Over to Malcolm Landgraab! I expect I will spell his surname incorrectly several times.
Decided to give his pool a little makeover before sending him out to check on his businesses.
Isabel: Tada!
Cute Braids Reporter: It sure is a stereo.
Malcolm: Yes, I know it’s an electronics store, so imagine how much you’ll be ahead of the game by buying a desk!
Bella: You’ve convinced me!
Over to Club Dante.
Mickey: So I heard you could hit me up with a TV?
Malcolm: That would be my other business, but you’re welcome to sit down and watch the one in here for the low, low price of $30 per hour.

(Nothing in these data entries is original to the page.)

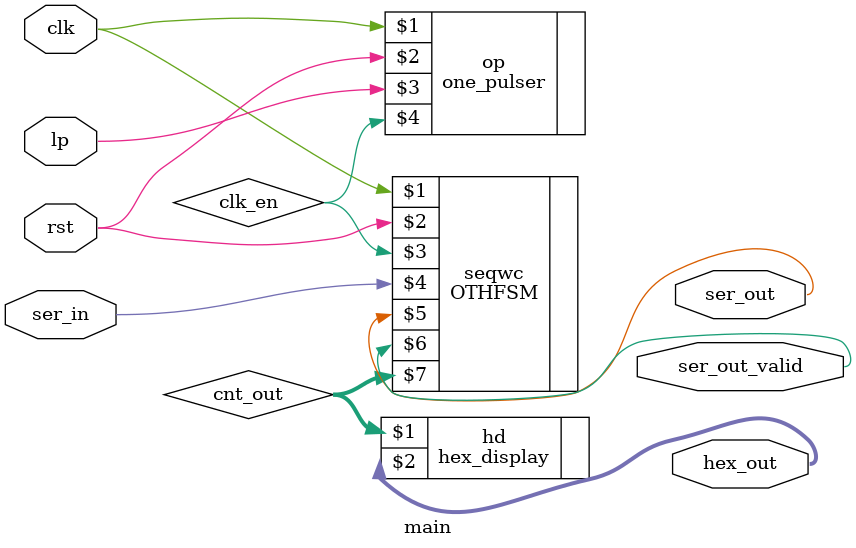
<source format=v>
module main (clk, rst, lp, ser_in, 
            ser_out, ser_out_valid,
            hex_out);

    input clk, rst, lp, ser_in;
    output ser_out, ser_out_valid;
    output [6:0] hex_out;
    wire clk_en;

    wire [3:0] cnt_out; 

    one_pulser op (
        clk, rst, lp, clk_en
    );

    OTHFSM seqwc (
        clk, rst, clk_en, ser_in, 
        ser_out, ser_out_valid, cnt_out
    );

    hex_display hd (
        cnt_out, hex_out
    );

endmodule
</source>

The great thing about Club Dante is that it’s a very passive business. All Malcolm has to do is sit around and wait for the cash to roll in. So I make him build robots to pass the time.
Sure do hope that’s not anything important because I am aggressively ignoring it.
Dammit Malcolm.
Malcolm: SNARF SNARF GOBBLE GOBBLE.
Malcolm: I wanted to swim.
When your cold’s better.
Malcolm: My cold is better.
I didn’t see any notifications, so you’ll just have to wait.
In the meantime, here’s that fancy car you wanted.
And the drum kit.
Malcolm: Thanks.
I considered hiring another butler for Malcolm, but eh, he’s got enough staff that the only chore he needs to do is cooking. At least until he manages to make himself a Servo.
All right, Blossom?
Blossom: No.
Business is booming.
So I reward him by letting him get the creativity point he wants for his actual LTW job.
Malcolm: How is work a reward?
Do you want the skill point or not?
Malcolm: I want it.
Malcolm: But for future reference, this is a real reward!
Not for me, it isn’t!
Denise: Good thing we don’t care about you!
Gotta say, when I started playing my uberhoods, I did not have Denise pegged as a cougar.
Denise: Did someone say peg-
SHUT UP SHUT UP.
Malcolm: Victory dance!
He needed/wanted more creativity points for crime, so I got rid of one of the dining areas and plopped down a guitar instead so he could put on a gig.
Malcolm: Um, this was supposed to be a paid gig.
Malcolm: Hottest club in town.
Tank: It sure is!
Time to check on Malcolm’s third business!
Tom: I hope you’re not expecting me to work here after I graduate, I plan to be running my own businesses.
Well, we’ll see if you roll a new Aspiration or not.
The week is flying by and suddenly it’s Sunday? How? Anyway, Malcolm wanted a date and I decided to see if I could find him a lady more his own age because I know Denise doesn’t have long left, and this pretty Twikki Island lady popped up on the crystal ball as a possible match.
But alas, when Malcolm tried to take her to Londoste, she went all glitchy, oops! Oh well. Maybe someone else will take a liking to him when I play them.
In the meantime, I sent him out to Londoste anyway, where Albert Curious and Ginger Newson put on a live wrestling match for everybody’s entertainment.
Ginger: I’LL KILL YOU.
Albert: I’LL KILL YOU HARDER.
Family dinner, my treat.
AND THEN!
Burglar: Come on, you’re not even a real cop.
Paramedic: Doesn’t mean I can’t fuck you up.
And Malcolm got a reward, hooray!
Malcolm: I hope this doesn’t hurt my criminal career prospects.
If anything, it’s opened up a position for you.